===== TASK DATA

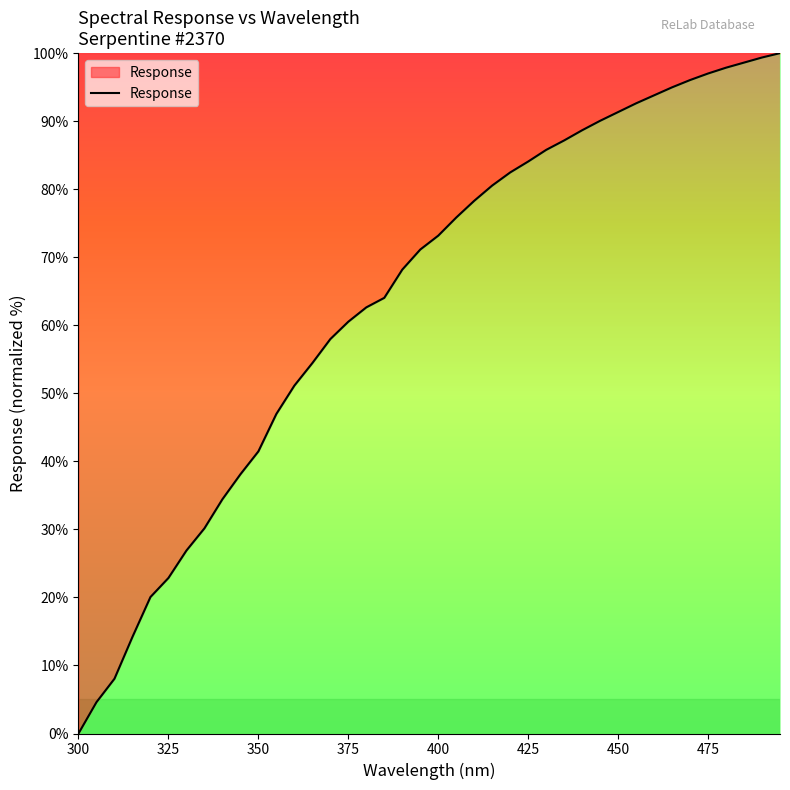

At which label does the data first exceed 73?

400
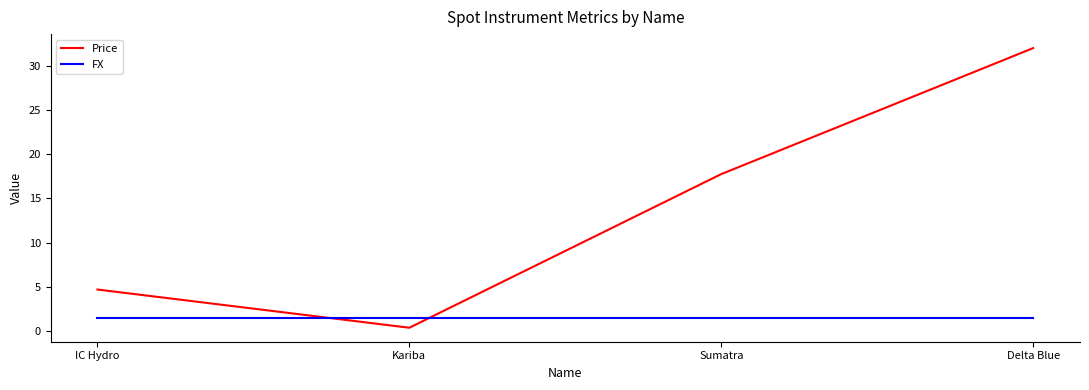

What is the sum of all FX values?

6.1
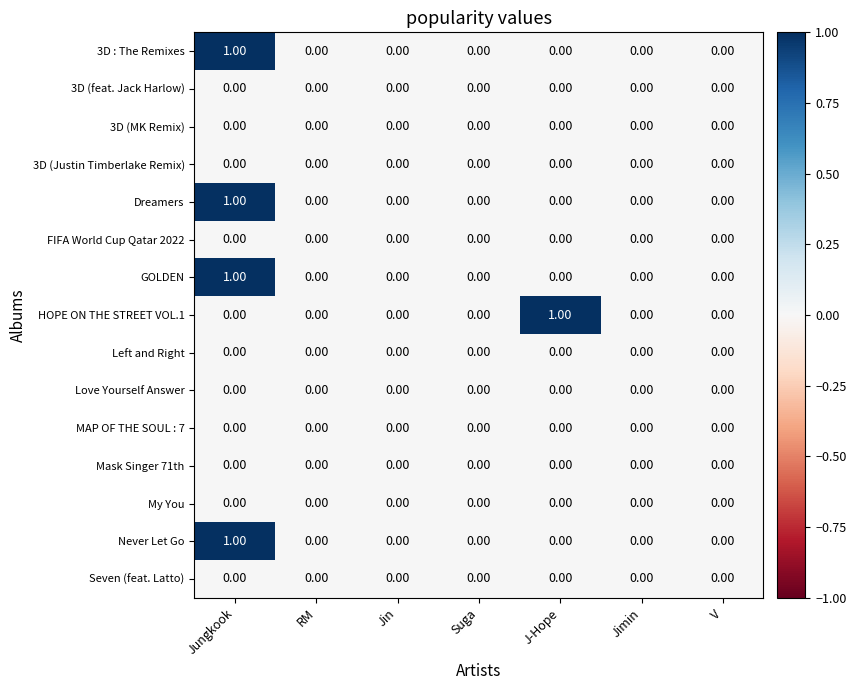

At which category is the sum across all series the highest?

Jungkook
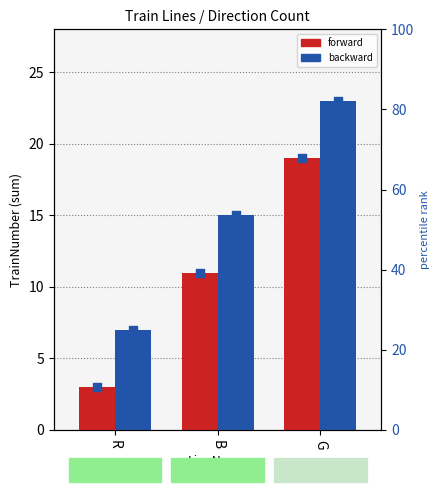

Which series has the largest Y range (max minus min)?

forward pct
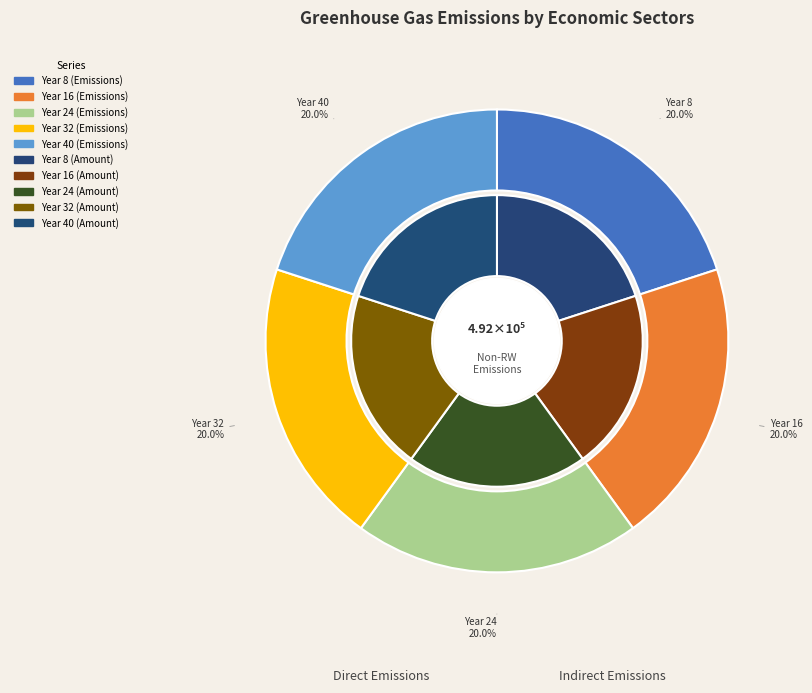

Between Year 24 and Year 16, which is larger?

Year 24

==========

§ WORK TO COMPLETE:
Present every line of the records above as a Markdown table with the columns No. and Line, numbering the rows in order. Skip blank lines and leave the pictures out.

§ EXERCISE OUTPUT:
| No. | Line |
|---|---|
| 1 | At which label does the data first exceed 73? |
| 2 | 400 |
| 3 | What is the sum of all FX values? |
| 4 | 6.1 |
| 5 | At which category is the sum across all series the highest? |
| 6 | Jungkook |
| 7 | Which series has the largest Y range (max minus min)? |
| 8 | forward pct |
| 9 | Between Year 24 and Year 16, which is larger? |
| 10 | Year 24 |